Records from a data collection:
———
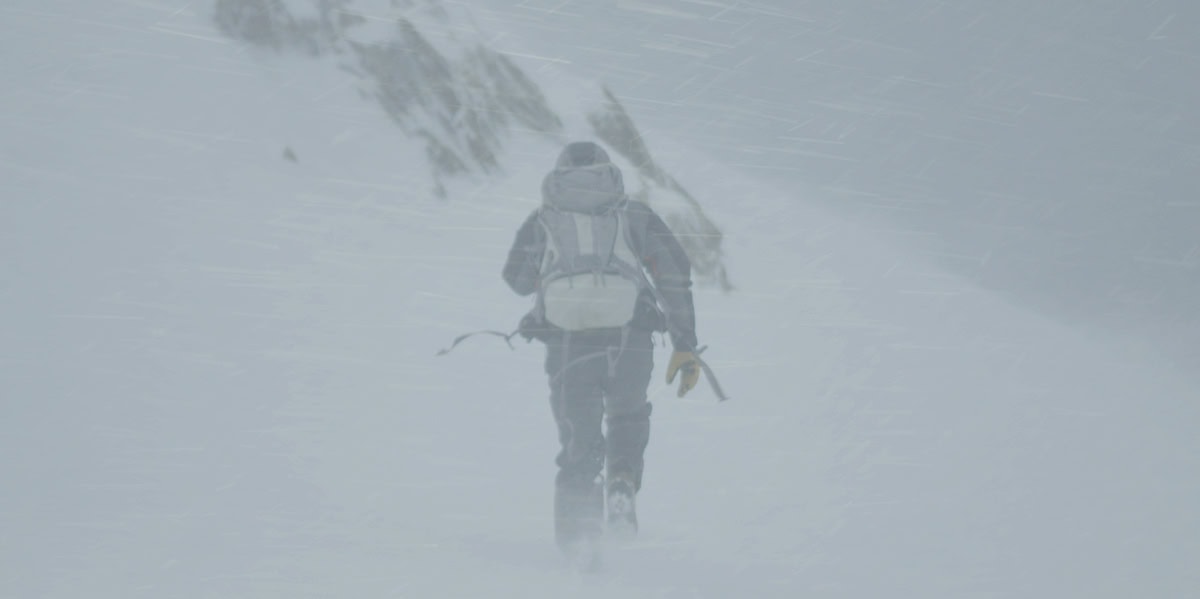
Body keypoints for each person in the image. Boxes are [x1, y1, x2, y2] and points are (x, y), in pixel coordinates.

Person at [502, 141, 701, 559]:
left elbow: (516, 279)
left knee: (580, 439)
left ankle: (579, 538)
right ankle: (622, 478)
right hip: (630, 340)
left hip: (569, 345)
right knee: (627, 415)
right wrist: (684, 343)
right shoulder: (634, 214)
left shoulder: (544, 219)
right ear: (608, 173)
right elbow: (674, 272)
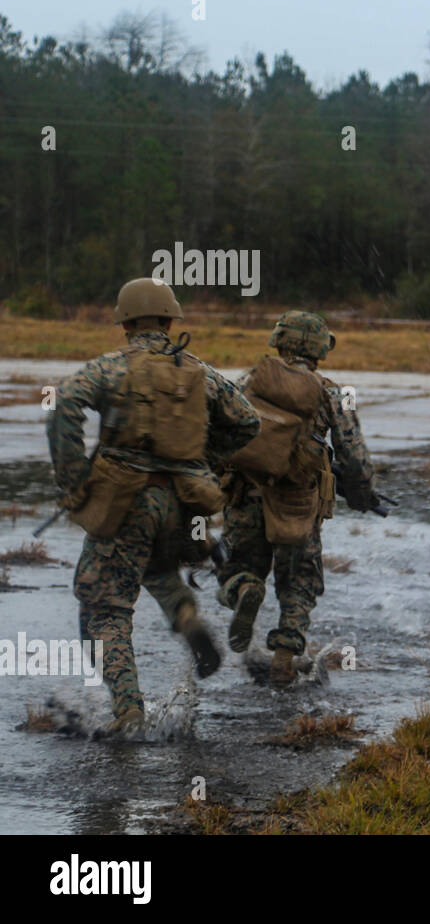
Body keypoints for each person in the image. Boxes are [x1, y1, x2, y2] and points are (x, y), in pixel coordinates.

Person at [47, 278, 259, 736]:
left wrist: (74, 481)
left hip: (124, 501)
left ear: (124, 322)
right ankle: (186, 618)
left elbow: (65, 403)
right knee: (159, 570)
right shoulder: (198, 370)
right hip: (184, 503)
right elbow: (247, 421)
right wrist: (203, 461)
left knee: (104, 607)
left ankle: (129, 711)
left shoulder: (111, 367)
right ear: (169, 320)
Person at [215, 311, 379, 687]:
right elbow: (353, 456)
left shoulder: (247, 382)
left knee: (235, 566)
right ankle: (285, 659)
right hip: (297, 505)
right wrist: (364, 495)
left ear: (279, 340)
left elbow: (218, 437)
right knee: (299, 582)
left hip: (245, 498)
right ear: (321, 348)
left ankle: (244, 589)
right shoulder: (333, 393)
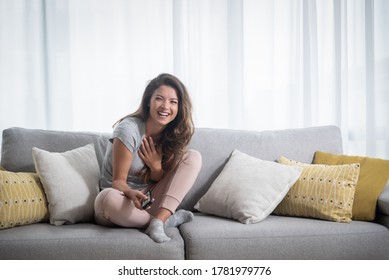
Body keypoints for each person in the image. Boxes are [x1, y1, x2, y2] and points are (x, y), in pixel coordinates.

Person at [94, 73, 202, 243]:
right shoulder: (128, 130)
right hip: (120, 199)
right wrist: (130, 192)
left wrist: (156, 167)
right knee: (106, 199)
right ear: (148, 101)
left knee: (193, 157)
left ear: (179, 107)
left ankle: (159, 220)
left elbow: (158, 179)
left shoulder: (171, 134)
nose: (165, 106)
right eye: (159, 99)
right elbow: (117, 182)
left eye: (173, 102)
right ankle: (165, 221)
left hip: (149, 201)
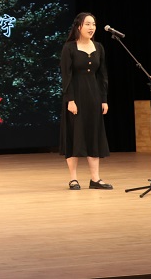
———
### TASK ITEM
Copy every record exactly, but skip the pictures.

### FINAL ANSWER
Body keypoints for each person in the image. Boxes are [x1, y1, x2, y2] and points are (x, y), in pixel coordinates.

Person at [502, 141, 701, 559]:
left elbow: (516, 279)
left knee: (580, 439)
left ankle: (579, 538)
right ankle: (622, 478)
right hip: (630, 340)
left hip: (569, 345)
right knee: (627, 415)
right wrist: (684, 343)
right shoulder: (634, 214)
left shoulder: (544, 219)
right ear: (608, 173)
right elbow: (674, 272)
Body keypoints for each person in the image. Boxes are [x1, y1, x2, y2] and points are (x, y), in pixel coordinates.

Person at [47, 278, 259, 736]:
left wrist: (74, 481)
left hip: (124, 501)
left ear: (124, 322)
right ankle: (186, 618)
left elbow: (65, 403)
right knee: (159, 570)
right shoulder: (198, 370)
right hip: (184, 503)
right elbow: (247, 421)
right wrist: (203, 461)
left knee: (104, 607)
left ankle: (129, 711)
left shoulder: (111, 367)
right ear: (169, 320)
Person at [215, 311, 379, 687]:
right elbow: (353, 456)
left shoulder: (247, 382)
left knee: (235, 566)
right ankle: (285, 659)
right hip: (297, 505)
right wrist: (364, 495)
left ear: (279, 340)
left elbow: (218, 437)
right knee: (299, 582)
left hip: (245, 498)
right ear: (321, 348)
left ankle: (244, 589)
right shoulder: (333, 393)
Body keypoints for each person in the image. Boxes are [x1, y1, x2, y2] and points are (x, y), in pixel coordinates.

Person at [94, 73, 202, 243]:
right shoulder: (128, 130)
right hip: (120, 199)
right wrist: (130, 192)
left wrist: (156, 167)
right knee: (106, 199)
right ear: (148, 101)
left knee: (193, 157)
left ear: (179, 107)
left ankle: (159, 220)
left elbow: (158, 179)
left shoulder: (171, 134)
nose: (165, 106)
right eye: (159, 99)
right elbow: (117, 182)
left eye: (173, 102)
right ankle: (165, 221)
left hip: (149, 201)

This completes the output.